Sometimes you just have to throw everything at the wall and see what sticks…including your own body! Youropa is an absolute mishmash of ideas, some of which subvert the genre of platforming as a whole while others just feel out of place.
Coherence is far from the game’s strong suit, but it’s an enjoyable few hours of wall crawling, paint slinging, gravity defying fun.
Mais Oui, Mes Amis
Taking place within the shattered, floating streets above a broken Paris, your goal is to reach the top of the Eiffel Tower. Exactly why or how this will solve matters isn’t really addressed. I’m not sure Danish developers Frecle have ever been to Paris, but their wild interpretation gives way to some interesting level design.
Your suction feet will keep you firmly attached to the floor, and you can traverse onto different planes via any curved surface. Gravity always acts downwards though, so if you jump while upside down you’re gonna quickly find yourself falling through space.
Paint me Like One of Your French Girls
One of the first things you’re introduced to in the game is the ability to paint and decorate your character in any way you like. Your health is represented by your level of paint, and each knock will see you lose some from your head down to your toes. Rain will wash it off and the same rules apply to the few enemies that appear.

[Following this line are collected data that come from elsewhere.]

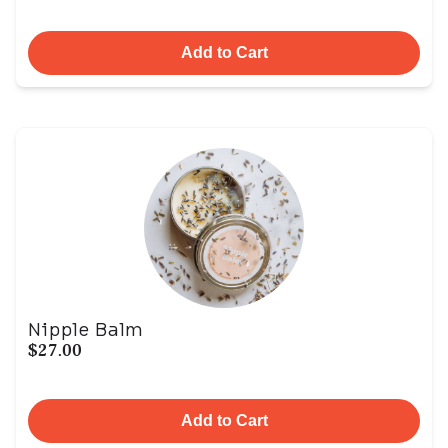
Add to Cart
Nipple Balm
$27.00
Add to Cart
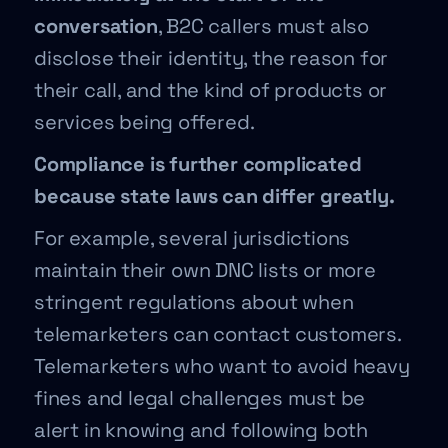
conversation
, B2C callers must also
disclose their identity, the reason for
their call, and the kind of products or
services being offered.
Compliance is further complicated
because state laws can differ greatly.
For example, several jurisdictions
maintain their own DNC lists or more
stringent regulations about when
telemarketers can contact customers.
Telemarketers who want to avoid heavy
fines and legal challenges must be
alert in knowing and following both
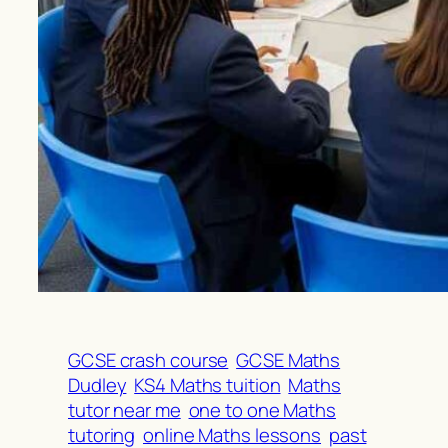
GCSE crash course
GCSE Maths
Dudley
KS4 Maths tuition
Maths
tutor near me
one to one Maths
tutoring
online Maths lessons
past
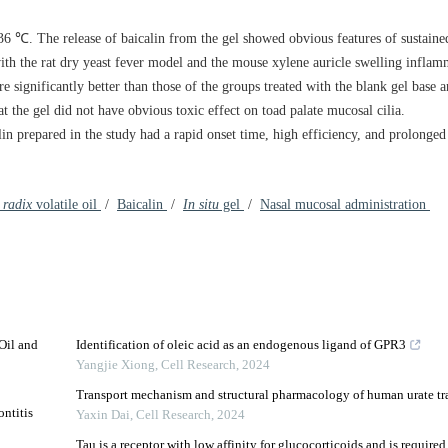
6 ℃. The release of baicalin from the gel showed obvious features of sustaine
 with the rat dry yeast fever model and the mouse xylene auricle swelling infl
re significantly better than those of the groups treated with the blank gel base 
at the gel did not have obvious toxic effect on toad palate mucosal cilia.
lin prepared in the study had a rapid onset time, high efficiency, and prolonged 
 radix
volatile oil
/
Baicalin
/
In situ
gel
/
Nasal mucosal administration
 Oil and
Identification of oleic acid as an endogenous ligand of GPR3
Yangjie Xiong
,
Cell Research
,
2024
Transport mechanism and structural pharmacology of human urate t
ntitis
Yaxin Dai
,
Cell Research
,
2024
Tau is a receptor with low affinity for glucocorticoids and is required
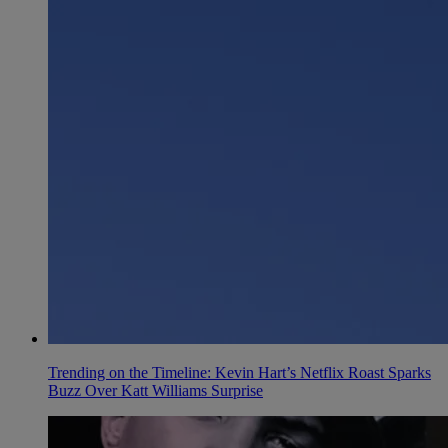
Trending on the Timeline: Kevin Hart’s Netflix Roast Sparks
Buzz Over Katt Williams Surprise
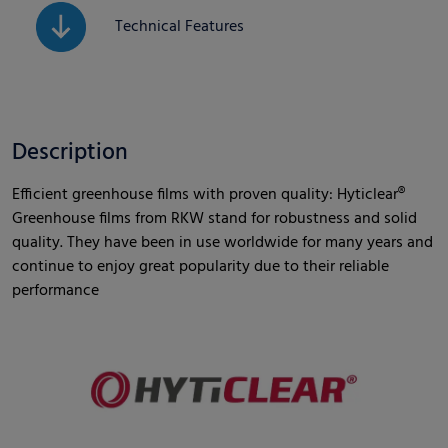
Technical Features
Description
Efficient greenhouse films with proven quality: Hyticlear®
Greenhouse films from RKW stand for robustness and solid
quality. They have been in use worldwide for many years and
continue to enjoy great popularity due to their reliable
performance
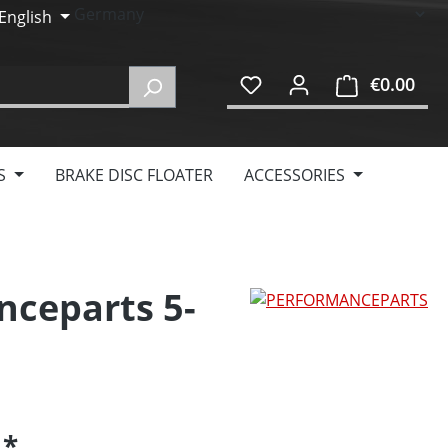
English
€0.00
Shop
S
BRAKE DISC FLOATER
ACCESSORIES
nceparts 5-
5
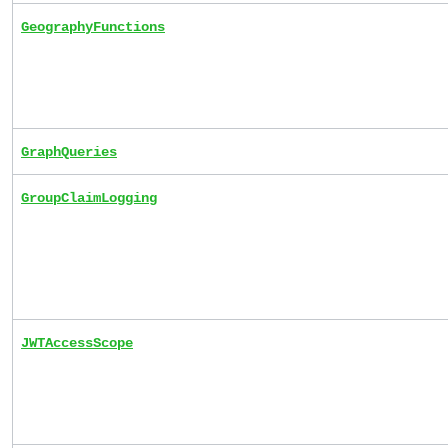
GeographyFunctions
GraphQueries
GroupClaimLogging
JWTAccessScope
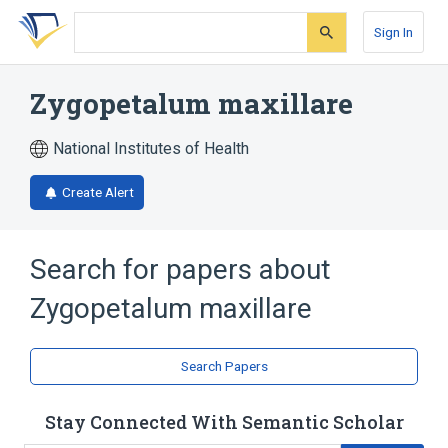
Skip
Skip
Skip
to
to
to
Sign In
search
main
account
form
content
menu
Zygopetalum maxillare
National Institutes of Health
Create Alert
Search for papers about
Zygopetalum maxillare
Search Papers
Stay Connected With Semantic Scholar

You can even pick up a can of spray paint and just go to town over any surface. It’s a cool set of mechanics that allows for a lot of expression and messing around.
Normally a staple of the genre, a simple jump is one of the last abilities you will earn in the game. Instead you’ll need to learn to navigate with your own two feet, initially just being able to pick up objects and kick them.
With a beautiful horizon in the background, each level is a treat to explore while seeking out all of the hidden elements. One of my favourite parts of the visuals is how the levels connect together, snapping in and out of a world map styled upon the metro system.
Puzzles are reminiscent of scenes from the film Inception, often taking you upside down and in seemingly impossible directions. None of them prove to be too strenuously brain teasing, but there is plenty of variety throughout.
These Suction Cups Were Made For Walking
I will say that the game lives and dies by its physics engine though. It’s not quite clear enough – in a lot of cases – which direction gravity is currently acting in, and sometimes dead enemies will spawn just to fall off the edge and die to spawn again.
In one case, this happened up until the game crashed. Some levels that have you effectively sliding over oil slick should be the most fun in the game, but instead become slightly infuriating as their rules of momentum seem illogical to say the least.
Falling from even a low height can lead to taking damage, which just feels wrong when you’re making the intended jump. Dying seems to have no major drawbacks other than making you load slightly further back than, and levels are small enough that you’re never backtracking very far.
Some systems seem to have a guiding hand to help them along (such as kicking a ball at a target), but one level had me rage quit multiple times because a box I had to catch was thrown in a different direction each time.
Pass or Bust?
Ultimately, a lack of narrative and cohesion is what stops Youropa from being a great game instead of just a good one. If there was any explanation for who I am, what happened to the world, who the enemies are, why paint is the world’s lifeblood, how I can walk on walls, why mixtapes and graffiti are the collectibles, then it would make the experience feel whole.
I enjoyed my time with the interesting ideas that Youropa presented, but it was hard to feel invested while feeling so lost! If you want to give it a go, this indie game is currently available – on Steam – for about 21$ USD or your regional equivalent!